Этот алкаш - примет он новый строй? Нет. Он ему - не нужен. Непонятен, неприятен. Чужд и враждебен. Поэтому такие вот, "простые" - ненавидят коммунистов, комиссаров, Сталина и всю Советскую власть. Пить не разрешают. Суки!
Он поперхнулся, налился краской, вытаращил глаза, сдерживая кашель. Справился с кашлем, с гневом в бараньих глазах буркнул:
– Тебе чё? Ты мне кто? Исповедник? Нахпшёл!
Я пожал плечами. Что и требовалось доказать.
Он схватил меня за грудки, выдохнул сивушным вонизмом в лицо:
– Ротному стуканёшь - порешу!
Я боднул его каской в нос. Когда он отшатнулся, пнул в грудь:
– Ещё раз тронешь меня - зарежу, как свинью! Пьянь тупорылая! Ты мне на кол не упал - сдавать тебя. Сам сдохнешь. Пьяные в бою - не живут.
– А я - живу! Год уже в боях - живу!
– Рад за тебя. Ещё раз повторяю - я тебе не телок! Тронешь хоть пальцев - вот так сделаю!
– я указал ему на филиал скотобойни под ногами, - Усёк?
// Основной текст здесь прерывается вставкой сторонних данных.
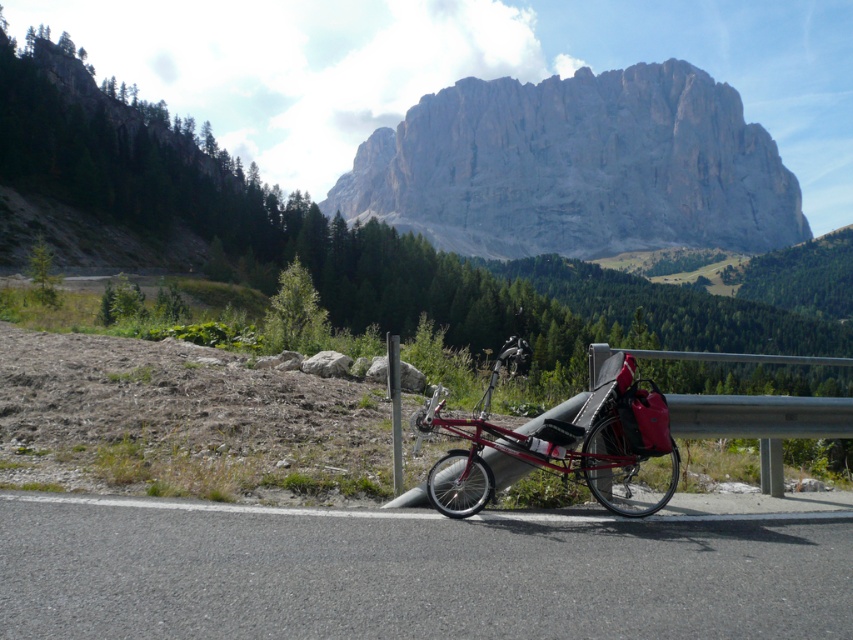
You are standing at the mountain base and want to reach the highest point in the image. You have two options to choose from, either going towards point [12,600] or point [498,125]. Which path would be shorter in distance?

Point [12,600] is closer to the viewer than point [498,125], so the path to point [12,600] would be shorter in distance.

You are planning a hiking trip and want to know if the gray rocky mountain at upper center is a good landmark to follow. Considering their sizes, will the metallic red bicycle at center be visible from the top of the mountain?

The gray rocky mountain at upper center has a larger size compared to metallic red bicycle at center, so the bicycle might be too small to see from the mountain top unless it is very close.

You are a hiker planning to take a photo of the gray rocky mountain at upper center. You want to include the black asphalt road at lower center in your shot. Based on their positions, which object will appear closer to the bottom of your photo?

The black asphalt road at lower center will appear closer to the bottom of your photo because it is positioned below the gray rocky mountain at upper center.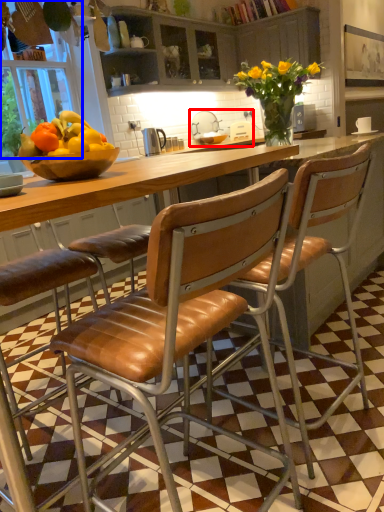
Question: Among these objects, which one is nearest to the camera, sink (highlighted by a red box) or window screen (highlighted by a blue box)?

Choices:
 (A) sink
 (B) window screen

Answer: (B)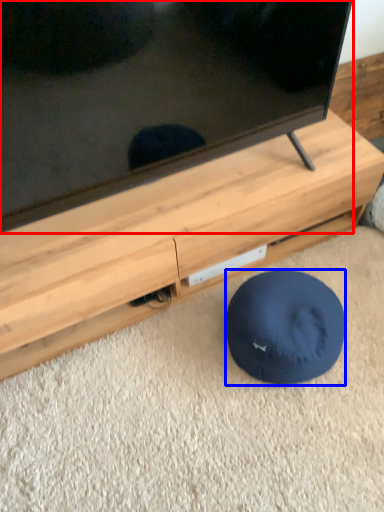
Question: Among these objects, which one is nearest to the camera, television (highlighted by a red box) or dog bed (highlighted by a blue box)?

Choices:
 (A) television
 (B) dog bed

Answer: (A)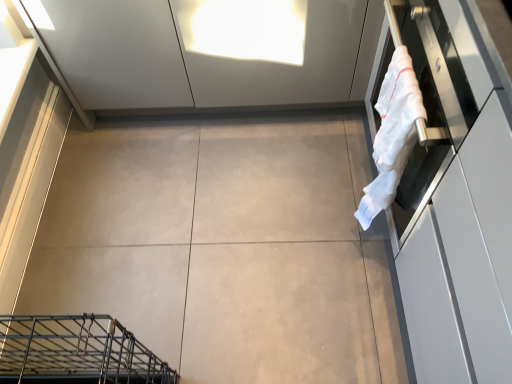
Question: In the image, is white cotton towel at right positioned in front of or behind white glossy oven at right?

Choices:
 (A) front
 (B) behind

Answer: (B)

Question: From a real-world perspective, relative to white glossy oven at right, is white cotton towel at right vertically above or below?

Choices:
 (A) below
 (B) above

Answer: (A)

Question: Which is farther from the white cotton towel at right?

Choices:
 (A) gray matte concrete at center
 (B) white glossy oven at right

Answer: (A)

Question: Estimate the real-world distances between objects in this image. Which object is farther from the white glossy oven at right?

Или тебе, барану, в печень постучать?
Он не ответил, отвернулся. Теперь надо за тылами приглядывать, чтобы в спину не прилетело.
Не сдержался. Жалею. Бывает. Слишком меня выбили из "роли" улёт в заоблачные дали размышлизмов и сделанное открытие. Слишком вывел из себя переход от возвышенного образа будущего Человека к этому скотине в человеческом обличии. Как вот с ними строить коммунизм Царствия Небесного? Для кого строить? Для них?
– Зря ты так, - сказал мне один из бойцов, что как раз к нашей перебранке доползли.
– Сам виноват! Он первый и начал.
– Зря. Немтырь - он нормальный. Чудной, но нормальный. Не поймёт тебя народ.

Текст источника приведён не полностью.